Cardinal Pell agreed that a 1984 complaint to Archbishop Little about Searson pointing a handgun at people suggested he was unsuitable to be a parish priest.
“Given that this came after the Sunbury matters, I think it’s extraordinary that at the very least there was no official inquiry,” he said.
Cardinal Pell said a 1985 complaint about Searson making children kneel between his legs during confession and recording their confessions should have been investigated.
“Just what that meant would have had to have been established by an inquiry but it is abhorrent and something certainly to be investigated,” he said.
“If he was using the tape recorder to record the confessions, that is sacrilegious.”
Cardinal Pell said the priest should have been stood down and immediately investigated including after a parent raised concerns about a sexual advance by the priest on their daughter in 1985.
A teacher was so concerned she would not let her children be alone with Searson, the commission heard.
Cardinal Pell described Searson as a disconcerting man.

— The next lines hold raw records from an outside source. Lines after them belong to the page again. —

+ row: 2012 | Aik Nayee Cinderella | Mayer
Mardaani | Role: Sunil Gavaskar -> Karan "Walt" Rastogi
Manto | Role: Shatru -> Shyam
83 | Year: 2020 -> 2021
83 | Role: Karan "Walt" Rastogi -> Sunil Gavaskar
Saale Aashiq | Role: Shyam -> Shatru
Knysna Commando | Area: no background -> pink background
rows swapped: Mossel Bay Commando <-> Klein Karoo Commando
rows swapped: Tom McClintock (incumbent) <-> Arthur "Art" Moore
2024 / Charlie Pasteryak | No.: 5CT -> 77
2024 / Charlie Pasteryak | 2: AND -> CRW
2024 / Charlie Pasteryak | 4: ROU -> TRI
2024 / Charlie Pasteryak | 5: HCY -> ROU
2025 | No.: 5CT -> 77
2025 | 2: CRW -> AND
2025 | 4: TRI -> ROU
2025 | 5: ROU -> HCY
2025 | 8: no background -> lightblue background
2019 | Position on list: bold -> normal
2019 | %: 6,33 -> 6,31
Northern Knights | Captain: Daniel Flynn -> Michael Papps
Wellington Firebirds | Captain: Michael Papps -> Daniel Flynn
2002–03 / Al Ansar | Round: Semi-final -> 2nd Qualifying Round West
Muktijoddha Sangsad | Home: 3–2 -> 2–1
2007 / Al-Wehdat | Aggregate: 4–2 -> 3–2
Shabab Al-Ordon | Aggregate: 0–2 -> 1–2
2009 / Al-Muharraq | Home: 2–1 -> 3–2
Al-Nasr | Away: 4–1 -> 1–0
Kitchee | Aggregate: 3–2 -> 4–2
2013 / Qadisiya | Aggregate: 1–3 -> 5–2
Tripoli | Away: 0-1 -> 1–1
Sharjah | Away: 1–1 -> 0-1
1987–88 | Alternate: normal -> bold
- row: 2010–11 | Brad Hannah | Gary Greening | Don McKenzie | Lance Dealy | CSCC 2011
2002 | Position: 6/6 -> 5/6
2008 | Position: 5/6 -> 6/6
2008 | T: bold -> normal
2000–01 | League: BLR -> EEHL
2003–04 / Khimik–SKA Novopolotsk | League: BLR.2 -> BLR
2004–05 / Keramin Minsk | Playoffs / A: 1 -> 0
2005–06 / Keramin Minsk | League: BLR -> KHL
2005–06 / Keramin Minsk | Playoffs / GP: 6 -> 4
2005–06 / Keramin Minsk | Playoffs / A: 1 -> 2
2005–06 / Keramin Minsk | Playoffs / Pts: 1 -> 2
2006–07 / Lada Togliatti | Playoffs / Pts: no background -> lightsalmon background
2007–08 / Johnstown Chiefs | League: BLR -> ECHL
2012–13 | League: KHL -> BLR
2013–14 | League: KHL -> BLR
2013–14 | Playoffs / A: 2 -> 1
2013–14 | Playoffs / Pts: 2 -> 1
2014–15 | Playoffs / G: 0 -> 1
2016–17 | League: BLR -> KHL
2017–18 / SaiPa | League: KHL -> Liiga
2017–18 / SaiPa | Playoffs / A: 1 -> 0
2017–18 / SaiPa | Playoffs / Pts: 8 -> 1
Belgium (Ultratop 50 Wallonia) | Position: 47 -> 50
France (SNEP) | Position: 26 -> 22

“In fact at his worst moments he could be described as one of the most unpleasant priests that I’ve met, although he didn’t show that side of his personality to me very often.
“But I quickly learned that he was a difficult customer.”
Commissioner Peter McClellan asked Cardinal Pell if he could give any reason why the education office “would choose to deceive you in relation to Searson’s behaviour?”.
“Yes, I was a new boy on the block,” Cardinal Pell told the commision on Wednesday via an audio visual link from Rome.
“I was known to be capable of being outspoken.
“They might have been fearful of just what line I would take when confronted with all the information.”